Według rektorów, trzeba wprowadzić dodatkowe przepisy do przygotowywanej ustawy o szkolnictwie wyższym. Jeśli właścicielowi kupionej pracy udowodni się oszustwo, powinien on automatycznie tracić tytuł naukowy. Uczelnia powinna też mieć możliwość oddania sprawy do sądu - przekonuje prof. Woźnicki.
Zjawisko handlu pracami dyplomowymi jest na polskich uczelniach powszechnie znane. W Internecie w ciągu kilku minut można dotrzeć do firm, które świadczą takie usługi. Zdaniem szefa Parlamentu Studentów Arkadiusza Doczyka, winni takiej sytuacji są również profesorowie. Nawet jeśli widzą, że magistrant nie napisał pracy sam, nie reagują bo mają zbyt wiele prac do sprawdzenia - wyjaśnia Doczyk.

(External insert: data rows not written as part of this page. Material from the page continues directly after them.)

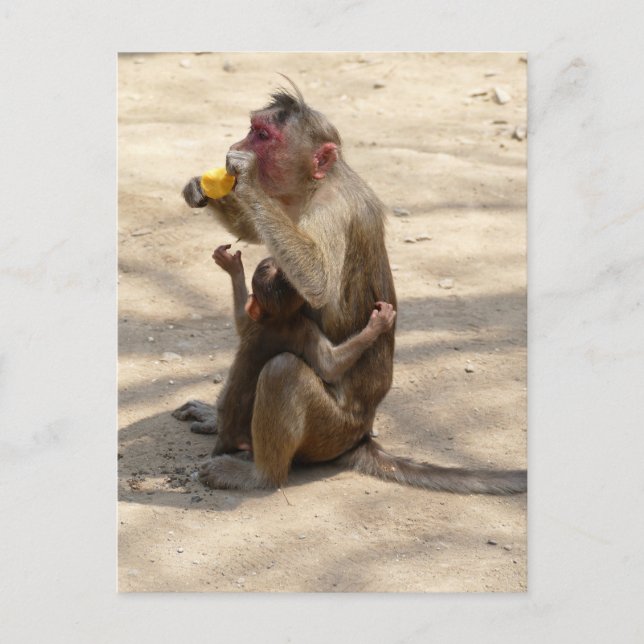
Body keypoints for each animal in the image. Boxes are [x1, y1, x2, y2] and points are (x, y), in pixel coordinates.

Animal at [178, 244, 396, 457]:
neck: (277, 318)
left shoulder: (277, 324)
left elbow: (242, 320)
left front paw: (234, 267)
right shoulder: (300, 326)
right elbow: (330, 366)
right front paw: (377, 325)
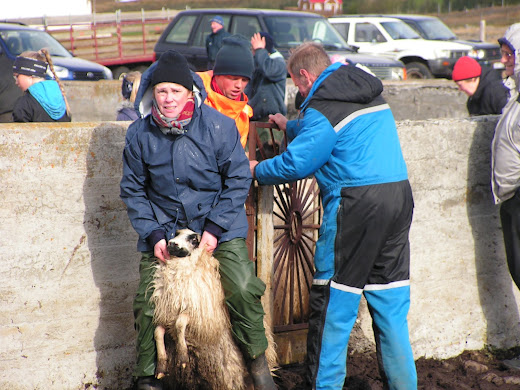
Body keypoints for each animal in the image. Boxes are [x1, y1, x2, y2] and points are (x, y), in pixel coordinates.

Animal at [150, 229, 276, 390]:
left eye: (194, 240)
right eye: (176, 233)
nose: (172, 243)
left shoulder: (199, 315)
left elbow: (180, 324)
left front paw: (183, 355)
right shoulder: (167, 317)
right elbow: (157, 333)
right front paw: (161, 366)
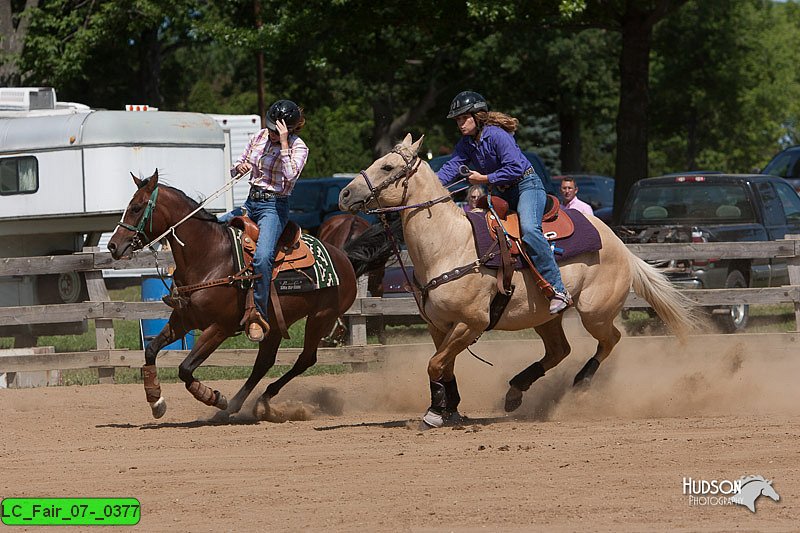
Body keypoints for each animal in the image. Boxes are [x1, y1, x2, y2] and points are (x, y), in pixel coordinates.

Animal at [107, 170, 356, 420]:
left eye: (137, 207)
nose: (112, 246)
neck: (210, 256)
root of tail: (344, 258)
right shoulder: (183, 320)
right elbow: (151, 350)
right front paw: (156, 401)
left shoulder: (220, 327)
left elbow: (185, 369)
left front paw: (214, 397)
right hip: (276, 324)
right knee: (263, 363)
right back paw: (241, 405)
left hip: (321, 318)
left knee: (305, 359)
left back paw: (255, 401)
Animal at [338, 134, 692, 428]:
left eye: (388, 166)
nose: (344, 193)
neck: (449, 245)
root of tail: (621, 246)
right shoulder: (438, 325)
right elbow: (443, 366)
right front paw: (448, 408)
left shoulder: (472, 323)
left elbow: (435, 365)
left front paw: (436, 414)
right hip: (545, 317)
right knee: (559, 350)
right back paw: (515, 392)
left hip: (595, 313)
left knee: (611, 340)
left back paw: (580, 383)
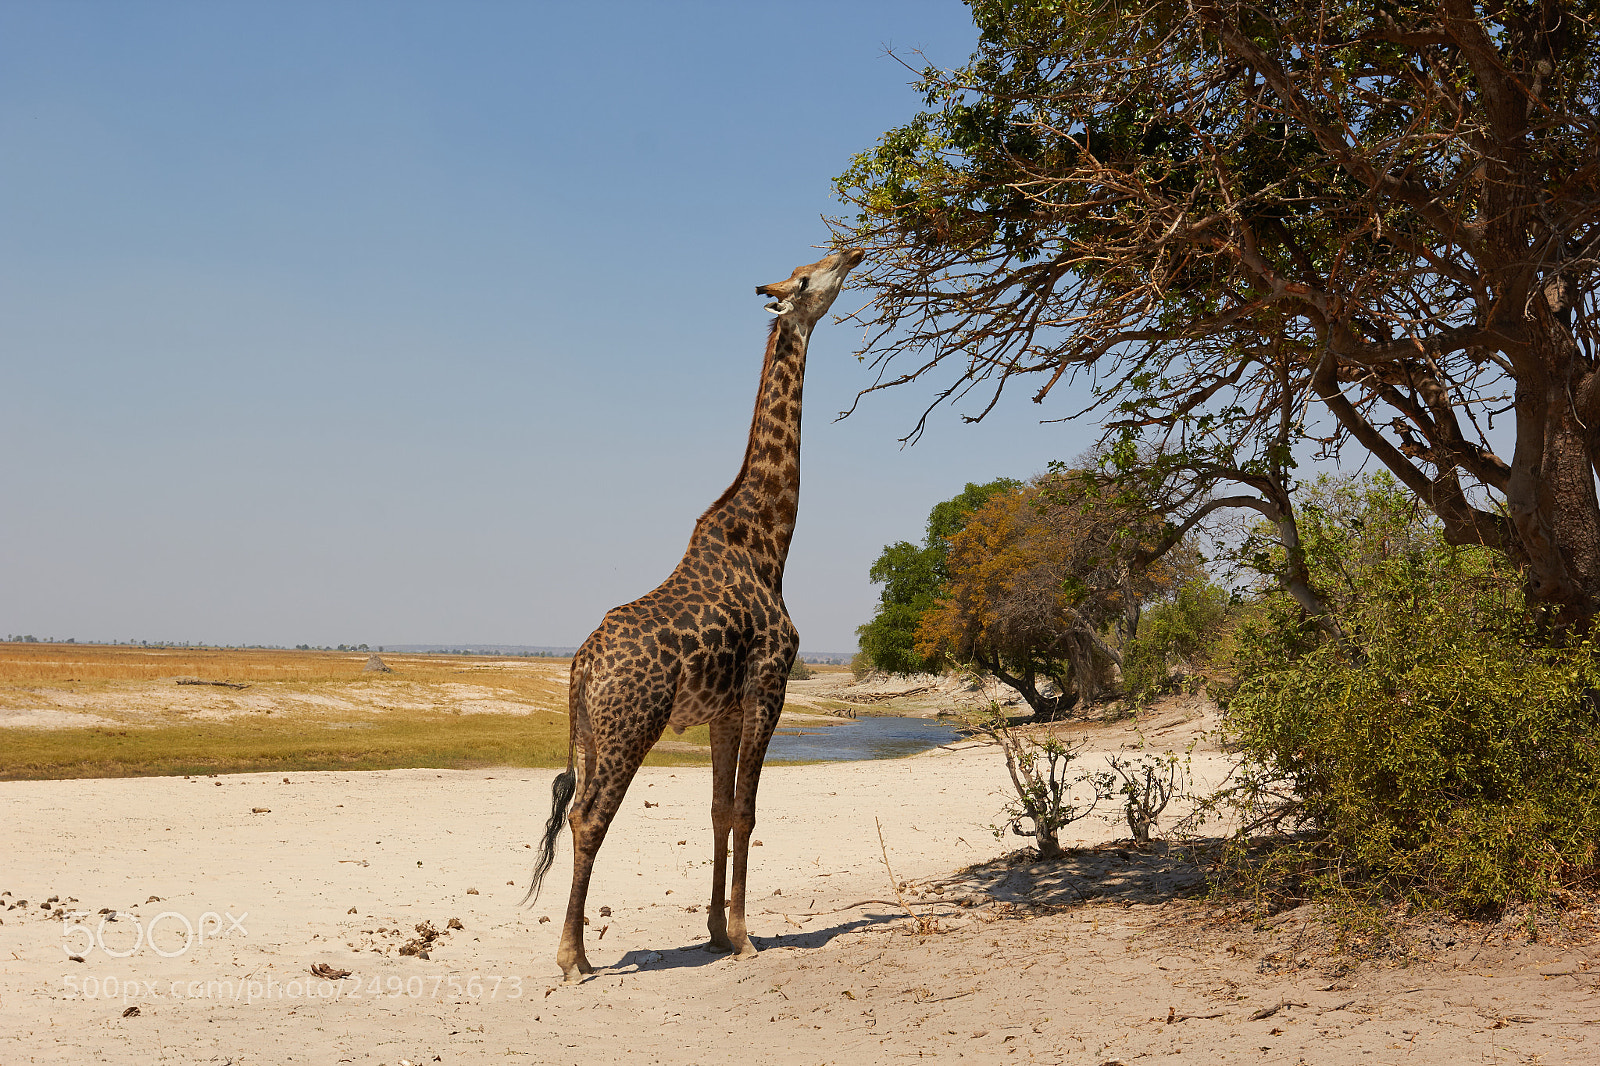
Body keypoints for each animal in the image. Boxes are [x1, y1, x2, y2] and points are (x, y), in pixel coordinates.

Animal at [523, 246, 866, 982]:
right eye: (808, 278)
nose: (855, 251)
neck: (769, 541)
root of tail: (580, 666)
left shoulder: (724, 709)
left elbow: (717, 809)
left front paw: (714, 930)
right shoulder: (769, 685)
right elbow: (748, 812)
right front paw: (744, 935)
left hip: (591, 732)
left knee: (577, 814)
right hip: (630, 727)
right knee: (590, 819)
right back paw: (574, 957)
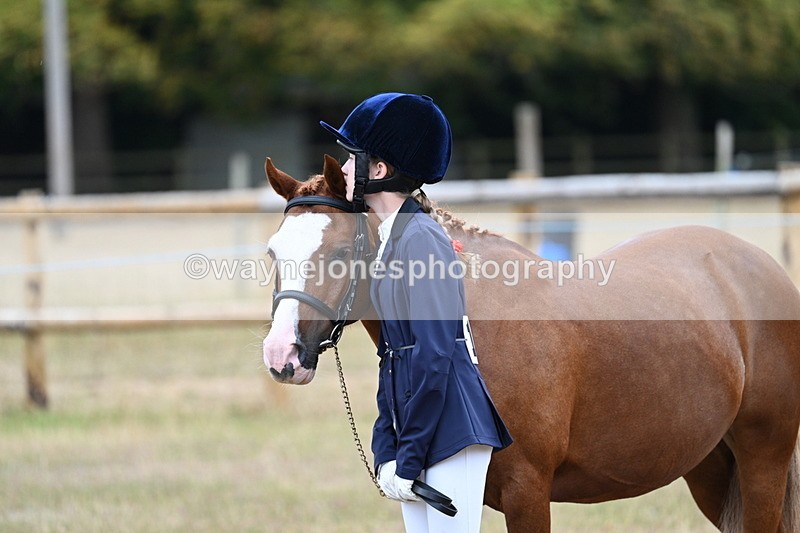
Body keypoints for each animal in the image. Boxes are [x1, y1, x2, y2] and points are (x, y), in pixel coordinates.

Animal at [262, 154, 800, 532]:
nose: (281, 356)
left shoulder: (528, 491)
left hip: (763, 461)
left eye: (338, 251)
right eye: (272, 252)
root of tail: (760, 264)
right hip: (711, 469)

Naukowcy stworzyli już nawet komputerowy program "Plagiat.pl", który wyłapuje fragmenty przepisane z innych prac. Jednak obecnie używa go zaledwie 21 uczelni. Niektóre z nich - jak na przykład Uniwersytet Jagielloński - uruchomiły już internetowe bazy prac.
W zeszłym roku krakowska prokuratura wszczęła śledztwo w sprawie pisania prac za pieniądze. Jak mówi Barbara Marcinkowska z Krakowskiej Prokuratury Okręgowej, zabezpieczono już twarde dyski komputera u osoby podejrzanej o pisanie na zlecenie. Teraz sprawdzana jest zawartość dysków.